Replacing Traditional Aseptic Process Simulations with Qualification of Cell and Gene Therapy (CGT) Supernatant.

Abstract

Aseptic process simulations (APS) are traditionally performed using Tryptic Soy Broth (TSB) as a surrogate for finished product to qualify aseptic manufacturing operations. In this study, the supernatant from cell processing media was examined for bacterial and fungal growth viability to determine equivalency with TSB. With the use of cell processing media in Cell and Gene Therapy (CGT) manufacturing, can qualifying the supernatant collected from the process eliminate the need for an APS run?Supernatant was collected from cell processing media and incubated at same incubations conditions required for the APS post sterility check (Test A - 7d 20-25°C/7d 30-35°C) and at use conditions (Test B - 14 d at 35°C/5%CO/5%O2). Post incubation, growth promotion testing was performed using ATCC cultures (Ab+, Bs+, Ca+, Ec+, Sa+, Pa+ and Se+), which resulted in growth for Tests A-B and the positive inoculum control. Results concluded that the cell processing supernatant examined was equivalent to TSB, thereby implying that each cell therapy manufacturing run is aseptically self-validating. As more practical approaches emerge for APS qualifications in CGT manufacturing, this data can be used to implement alternate options to qualify a CGT manufacturing process and help establish guidelines for future cell therapy APS qualifications.

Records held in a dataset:
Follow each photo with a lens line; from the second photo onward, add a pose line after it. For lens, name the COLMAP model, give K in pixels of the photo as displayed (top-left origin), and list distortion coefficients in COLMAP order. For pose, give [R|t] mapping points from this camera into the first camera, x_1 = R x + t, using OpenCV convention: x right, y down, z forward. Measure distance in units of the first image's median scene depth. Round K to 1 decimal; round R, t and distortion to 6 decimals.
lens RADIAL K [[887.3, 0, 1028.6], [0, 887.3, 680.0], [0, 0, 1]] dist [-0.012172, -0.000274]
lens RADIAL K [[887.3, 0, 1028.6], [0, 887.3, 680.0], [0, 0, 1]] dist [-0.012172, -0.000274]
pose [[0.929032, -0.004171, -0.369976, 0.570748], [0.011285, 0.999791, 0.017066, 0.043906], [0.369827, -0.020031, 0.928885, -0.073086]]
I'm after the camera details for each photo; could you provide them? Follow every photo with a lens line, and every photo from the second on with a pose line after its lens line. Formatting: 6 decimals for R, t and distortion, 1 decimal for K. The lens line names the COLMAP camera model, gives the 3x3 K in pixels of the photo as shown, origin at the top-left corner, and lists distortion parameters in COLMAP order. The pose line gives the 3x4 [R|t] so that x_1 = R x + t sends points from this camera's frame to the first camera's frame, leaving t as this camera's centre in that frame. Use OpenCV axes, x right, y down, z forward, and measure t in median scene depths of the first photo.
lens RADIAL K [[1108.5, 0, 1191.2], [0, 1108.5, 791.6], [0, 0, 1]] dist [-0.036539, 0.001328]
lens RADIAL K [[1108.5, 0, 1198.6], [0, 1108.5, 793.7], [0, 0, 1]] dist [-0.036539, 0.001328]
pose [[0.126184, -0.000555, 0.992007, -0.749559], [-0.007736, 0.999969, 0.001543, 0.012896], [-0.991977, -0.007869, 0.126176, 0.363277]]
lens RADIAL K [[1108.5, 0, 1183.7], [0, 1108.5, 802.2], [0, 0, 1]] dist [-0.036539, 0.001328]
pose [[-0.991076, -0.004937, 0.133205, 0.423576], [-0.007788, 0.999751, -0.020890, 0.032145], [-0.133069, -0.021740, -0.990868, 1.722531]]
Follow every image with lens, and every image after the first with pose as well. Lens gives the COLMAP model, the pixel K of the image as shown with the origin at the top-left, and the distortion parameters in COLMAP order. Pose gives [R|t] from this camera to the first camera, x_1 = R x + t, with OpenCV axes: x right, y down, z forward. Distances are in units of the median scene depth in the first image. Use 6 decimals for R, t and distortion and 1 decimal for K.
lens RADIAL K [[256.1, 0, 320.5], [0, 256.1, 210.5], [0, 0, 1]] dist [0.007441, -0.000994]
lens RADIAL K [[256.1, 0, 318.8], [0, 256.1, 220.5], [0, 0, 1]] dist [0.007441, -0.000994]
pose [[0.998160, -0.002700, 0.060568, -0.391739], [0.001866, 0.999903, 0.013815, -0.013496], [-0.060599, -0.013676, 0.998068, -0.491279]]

Problem description
Condense the abstract's paragraph that begins "Aseptic process simulations (APS) are traditionally performed" into a bulleted list that preserves its main facts. The listing bears no relation to the abstract.

Response
- Aseptic process simulations (APS) traditionally use Tryptic Soy Broth (TSB) as a surrogate for finished product to qualify aseptic manufacturing operations.
- The study examined supernatant from cell processing media for bacterial and fungal growth viability to determine whether it is equivalent to TSB.
- It asked whether qualifying this supernatant in Cell and Gene Therapy (CGT) manufacturing could eliminate the need for an APS run.
- The supernatant was incubated under APS post-sterility check conditions (Test A: 7 days at 20–25°C, then 7 days at 30–35°C) and under use conditions (Test B: 14 days at 35°C).
- Growth promotion testing with seven ATCC cultures then produced growth in Tests A and B and in the positive inoculum control.
- The supernatant was found equivalent to TSB, implying that each cell therapy manufacturing run is aseptically self-validating.
- The data can support alternate ways to qualify CGT manufacturing processes and help establish guidelines for future cell therapy APS qualifications.